This week, the U.S. Attorney’s Office for the District of Colorado (“USAO”) announced that it entered into a series of interrelated settlement agreements with companies that provide intraoperative neuromonitoring (“IONM”) services, the companies’ founder, a neurosurgeon, and a businessman affiliated with the companies. IONM services involve the use of electrodes to monitor a patient’s nervous system during surgery. The typical IONM service workflow involves an IONM technologist being physically present in the surgical suite during the surgical procedure, with an oversight professional (usually a physician) remotely interpreting the IONM data.
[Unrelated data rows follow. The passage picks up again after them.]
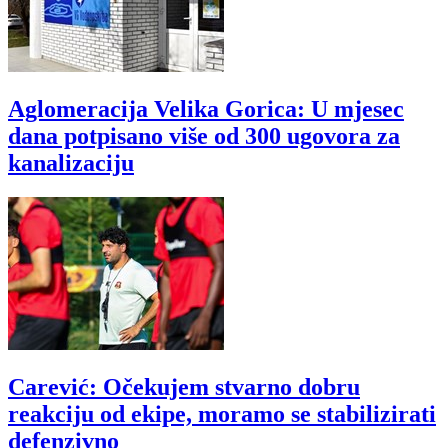
Aglomeracija Velika Gorica: U mjesec
dana potpisano više od 300 ugovora za
kanalizaciju
Carević: Očekujem stvarno dobru
reakciju od ekipe, moramo se stabilizirati
defenzivno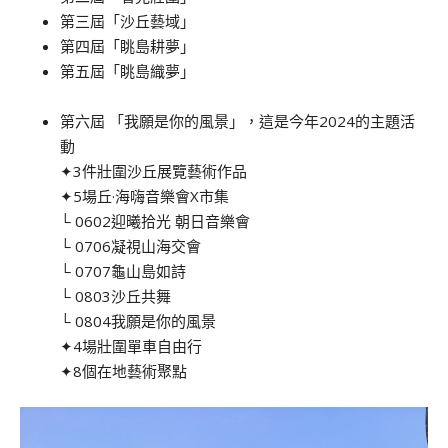
第三屆「沙丘藝域」
第四屆「眺島耕夢」
第五屆「眺島織夢」
第六屆 「我願是你的風景」，這是今年2024的主題活
動
✦3件壯圍沙丘展覽藝術作品
✦5場丘·海嗨音樂會X市集
└ 0602迎曦拾光 朝日音樂會
└ 0706凝視山海交會
└ 0707龜山島如詩
└ 0803沙丘共舞
└ 0804我願是你的風景
✦4場壯圍單車自由行
✦8個在地藝術聚點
In the settlement agreement, the USAO alleged that the companies paid illegal remuneration to surgeons through joint venture companies to induce such surgeons to order IONM services from the companies, in violation of the Federal anti-kickback statute (“AKS”). With respect to the neurosurgeon, specifically, the USAO alleged that a portion of the proceeds that the companies received from Federal health care programs (“FHCPs”), including through Medicare Advantage organizations and from the Colorado Medicaid program, were routed to the neurosurgeon, in violation of the AKS. To resolve the allegations against them, the companies and individuals agreed to pay more than $2 million.
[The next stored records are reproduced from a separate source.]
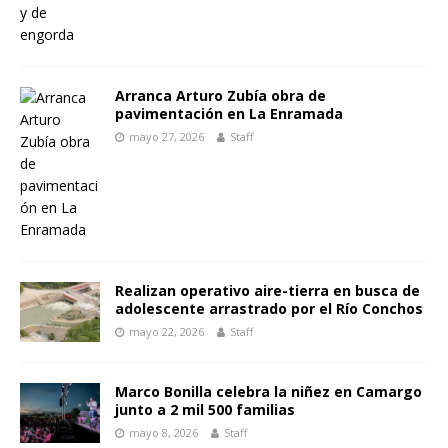
Arranca Arturo Zubía obra de
pavimentación en La Enramada
mayo 27, 2026
Staff
Realizan operativo aire-tierra en busca de
adolescente arrastrado por el Río Conchos
mayo 22, 2026
Staff
Marco Bonilla celebra la niñez en Camargo
junto a 2 mil 500 familias
mayo 8, 2026
Staff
This recent resolution is consistent with the Federal government’s historical and ongoing concerns relating to joint ventures. Indeed, one need not look further than last year to find an unfavorable advisory opinion issued by the Office of Inspector General for the U.S. Department of Health and Human Services (“OIG”) regarding joint ventures involving IONM services. The OIG specifically opined that the proposed arrangement to pay surgeons, under various methodologies, in exchange for referring patients for IONM services did not satisfy any statutory exception or regulatory safe harbor and was not sufficiently low risk for OIG to provide a favorable advisory opinion. In fact, OIG reasoned that the proposed arrangement “present[ed] a host of risks of fraud and abuse … including patient steering, unfair competition, inappropriate utilization, and increased costs to [FHCPs].” In light of OIG’s concerns reflected in the unfavorable advisory opinion, this particular USAO settlement agreement is not surprising.
Health care providers and other participants in FHCPs should remain vigilant when structuring arrangements involving not only IONM services specifically but also joint ventures generally.